The billionaire's dilemma
Steelman unlimited capital, then find the only three moves a population can make that it cannot absorb
Suppose you had won. Suppose you held capital so vast that the distinction between a billion and ten billion was a rounding error — that you could buy any newspaper, fund any campaign, hire any regulator’s next employer, and outlast any boycott by simply waiting. Sit honestly in that chair for a moment and ask the only question that would actually keep you up at night: what could these people do that I could not absorb?The answer is shorter than you would hope, and it is the spine of everything this curriculum has taught.
Most of what frightens the powerful in theory turns out to be manageable in practice. A protest is a pressure release that ends and goes home. A boycott is noise unless it is coordinated and sustained at a scale almost no boycott reaches. A vote, in a system where money funds every viable candidate, chooses the manager rather than the structure. Even a wealth tax can be lobbied full of holes by the very wealth it targets, or simply outrun by capital that moves faster than statutes. None of these is worthless — but none, alone, binds.

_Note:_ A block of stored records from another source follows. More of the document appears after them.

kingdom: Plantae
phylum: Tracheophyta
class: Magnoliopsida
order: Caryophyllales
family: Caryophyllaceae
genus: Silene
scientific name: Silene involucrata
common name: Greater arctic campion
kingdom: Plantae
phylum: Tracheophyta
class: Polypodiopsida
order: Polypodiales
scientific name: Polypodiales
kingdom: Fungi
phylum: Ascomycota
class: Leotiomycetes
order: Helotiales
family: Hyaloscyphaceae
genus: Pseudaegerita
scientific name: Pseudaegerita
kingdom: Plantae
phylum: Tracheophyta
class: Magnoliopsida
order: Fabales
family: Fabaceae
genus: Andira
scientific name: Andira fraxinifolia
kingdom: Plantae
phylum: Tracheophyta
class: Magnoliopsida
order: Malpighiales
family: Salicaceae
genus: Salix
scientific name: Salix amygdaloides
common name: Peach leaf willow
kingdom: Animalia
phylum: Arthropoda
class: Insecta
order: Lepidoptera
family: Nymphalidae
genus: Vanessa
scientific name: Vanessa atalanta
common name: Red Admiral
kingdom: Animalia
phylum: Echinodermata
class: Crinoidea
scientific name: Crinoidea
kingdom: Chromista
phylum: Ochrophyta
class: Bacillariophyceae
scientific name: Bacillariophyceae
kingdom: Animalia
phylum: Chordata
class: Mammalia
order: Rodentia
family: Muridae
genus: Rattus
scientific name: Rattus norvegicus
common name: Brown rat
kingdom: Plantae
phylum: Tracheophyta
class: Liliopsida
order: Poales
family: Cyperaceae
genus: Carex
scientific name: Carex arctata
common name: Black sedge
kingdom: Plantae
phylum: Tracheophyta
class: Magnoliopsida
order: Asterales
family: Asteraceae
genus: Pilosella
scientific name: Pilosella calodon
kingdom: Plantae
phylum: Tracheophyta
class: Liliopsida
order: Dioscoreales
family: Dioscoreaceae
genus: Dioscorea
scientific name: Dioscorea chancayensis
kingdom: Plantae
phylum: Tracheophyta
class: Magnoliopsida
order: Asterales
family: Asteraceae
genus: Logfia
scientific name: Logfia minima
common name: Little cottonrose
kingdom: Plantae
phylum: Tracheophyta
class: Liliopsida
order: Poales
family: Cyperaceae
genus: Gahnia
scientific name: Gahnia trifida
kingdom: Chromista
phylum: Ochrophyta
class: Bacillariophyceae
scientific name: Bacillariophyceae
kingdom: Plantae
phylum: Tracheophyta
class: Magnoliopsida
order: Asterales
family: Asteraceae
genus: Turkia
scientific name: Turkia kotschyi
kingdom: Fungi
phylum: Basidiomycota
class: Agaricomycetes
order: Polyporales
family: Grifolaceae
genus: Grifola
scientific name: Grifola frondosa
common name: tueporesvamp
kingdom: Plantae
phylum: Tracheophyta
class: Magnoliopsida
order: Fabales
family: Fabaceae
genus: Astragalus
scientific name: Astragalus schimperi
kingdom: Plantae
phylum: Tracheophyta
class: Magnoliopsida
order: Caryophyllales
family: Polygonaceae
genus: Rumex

The three moves that actually turn green
Run the audit to its end and the same three answers survive. A population that owns the productive assets — directly, and through cooperatives, public banks, and pass-through-voting funds (Lesson 85) — contests the one lever everything else rests on. A population that controls its own unit of account (Lesson 109) slips the inflation tax, the surveillance ledger, the Cantillon skim, and the kill switch in a single move. And a population that holds rights not contingent on being economically useful retains its standing even in a world where its labor is no longer needed (Lesson 108). Everything else can be reframed, outspent, or outwaited. These cannot.